И вот тогда он встал.
Чужая напряглась. Она обернулась и подняла пистолет, но потом поняла, что он умирает, и опустила. Улыбнулась и сказала: «Привет». Она смотрела, как он покачивается у парадного входа, и не могла видеть лифт, в который из аварийного люка спрыгнул Эван. Тот заметил его и замер, как будто не знал, что делать дальше.
– Я тебя знаю.
Высокая девушка пошла в его сторону. Если бы она в тот момент оглянулась, Эван точно попался бы ей на глаза. Чтобы отвлечь чужую, он достал пистолет. Но оружие выскользнуло у него из руки. Он потерял слишком много крови. Давление упало, сердце уже слабо билось, и у него начали неметь руки и ноги.
Он рухнул на колени и потянулся за пистолетом. Она выстрелила ему в кисть. Он повалился назад и сунул раненую руку в карман, как будто мог ее защитить.
– Черт, а ты сильный большой мальчик! Сколько тебе лет?
Она ждала, когда он ответит.
– В чем дело? Язык проглотил?
Она выстрелила ему в бедро и ждала, что он закричит, или заплачет, или скажет хоть что-то. Но он молчал, и тогда пуля пронзила ему вторую ногу.
За спиной у чужой Эван лег на живот и, хватая ртом воздух, пополз в их сторону. Кекс покачал головой, глядя на Эвана. Он уже ничего не чувствовал. Боли не было, только серая пелена упала на глаза.
Высокая девушка подошла ближе. Теперь она была на полпути между ним и Эваном. Она нацелила пистолет ему в лоб:
– Скажи что-нибудь, или я вышибу тебе мозги. Где Эван?

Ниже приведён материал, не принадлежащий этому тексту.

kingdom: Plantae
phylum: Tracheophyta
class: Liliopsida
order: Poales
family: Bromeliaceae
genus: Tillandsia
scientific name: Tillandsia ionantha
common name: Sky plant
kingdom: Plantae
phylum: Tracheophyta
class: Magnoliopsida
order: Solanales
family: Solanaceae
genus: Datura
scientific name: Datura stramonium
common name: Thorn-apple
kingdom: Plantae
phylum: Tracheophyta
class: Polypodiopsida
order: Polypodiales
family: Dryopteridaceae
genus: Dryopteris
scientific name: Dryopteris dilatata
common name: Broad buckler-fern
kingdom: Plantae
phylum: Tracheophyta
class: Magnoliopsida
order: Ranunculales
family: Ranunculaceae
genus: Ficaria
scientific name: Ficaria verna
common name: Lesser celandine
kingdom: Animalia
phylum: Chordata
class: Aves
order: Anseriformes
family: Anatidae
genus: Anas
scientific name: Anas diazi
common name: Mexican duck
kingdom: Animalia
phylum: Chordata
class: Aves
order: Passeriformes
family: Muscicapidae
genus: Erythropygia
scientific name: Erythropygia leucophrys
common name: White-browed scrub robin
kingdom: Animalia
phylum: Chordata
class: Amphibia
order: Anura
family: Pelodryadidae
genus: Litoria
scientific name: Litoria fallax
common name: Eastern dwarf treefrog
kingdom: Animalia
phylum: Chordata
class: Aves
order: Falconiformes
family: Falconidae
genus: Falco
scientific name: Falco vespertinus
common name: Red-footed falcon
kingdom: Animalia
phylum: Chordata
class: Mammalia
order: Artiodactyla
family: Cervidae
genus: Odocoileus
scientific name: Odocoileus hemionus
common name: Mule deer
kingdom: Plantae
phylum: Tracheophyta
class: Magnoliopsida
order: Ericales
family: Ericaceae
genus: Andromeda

Она начала оборачиваться. Наверное, услышала, как в ее сторону ползет Эван. И тогда Кекс снова встал, встал в последний раз, чтобы отвлечь ее внимание на себя. Быстро подняться не получалось. Это заняло больше минуты. Ноги разъезжались на мокром кафельном полу. Он приподнимался и плюхался обратно. Руку он не вынимал из кармана, и из-за этого было еще труднее. Чужая улыбалась, фыркала от смеха, ухмылялась, как ребята в школе. Он был толстым. Он был неуклюжим. Он был глупым. Он был жирной свиньей. Когда он наконец утвердился на ногах, она снова в него выстрелила.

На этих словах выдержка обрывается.